■ REQUIRED WORK: In the passage about reagent test strips, what technique do the strip-reading instruments use to measure color changes?

■ SOURCE PASSAGE:
----------------------------------------

Reagent srips which comprise one or more test areas capable of undergoing a color change in response to contact with a liquid specimen which may contain one or more constituents of interest have found wide acceptance, particularly in the clinical chemistry field, and have become an extremely useful tool aiding the physician in the diagnosis of disease. In order to afford precise quantitation of such color changes not possible when color comparisons are made with the naked eye, instruments employing reflectance photometry have been developed for reading test strip color changes. Such instruments determine with consistent accuracy the amount of color change, and hence the amount of the sample constituents of interest.
The commercially available strip reading instruments represent a clear advance in the art. However, the speed with which strips can be read therewith is not sufficient adequately to cope with the large numbers of specimens handled by clinical laboratories. This is because in the use of these instruments one strip must be inserted, read and removed from the instrument before the same series of steps can be perford on the next succeeding strip. Moreover, with certain instruments the speed of operation is limited by the requirement for precise placement of the strip in the instrument.

----------------------------------------

■ SOURCE DATA:
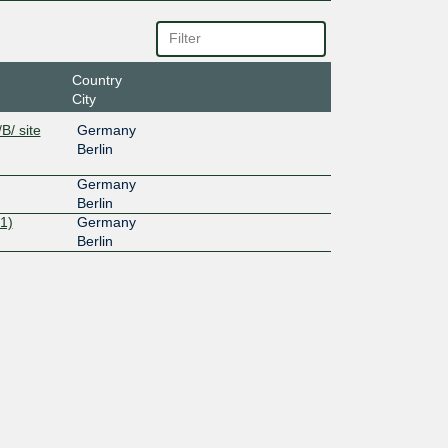
Country
City
B/ site
Germany
Berlin
Germany
Berlin
1)
Germany
Berlin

----------------------------------------

■ EXERCISE SOLUTION: Reflectance photometry.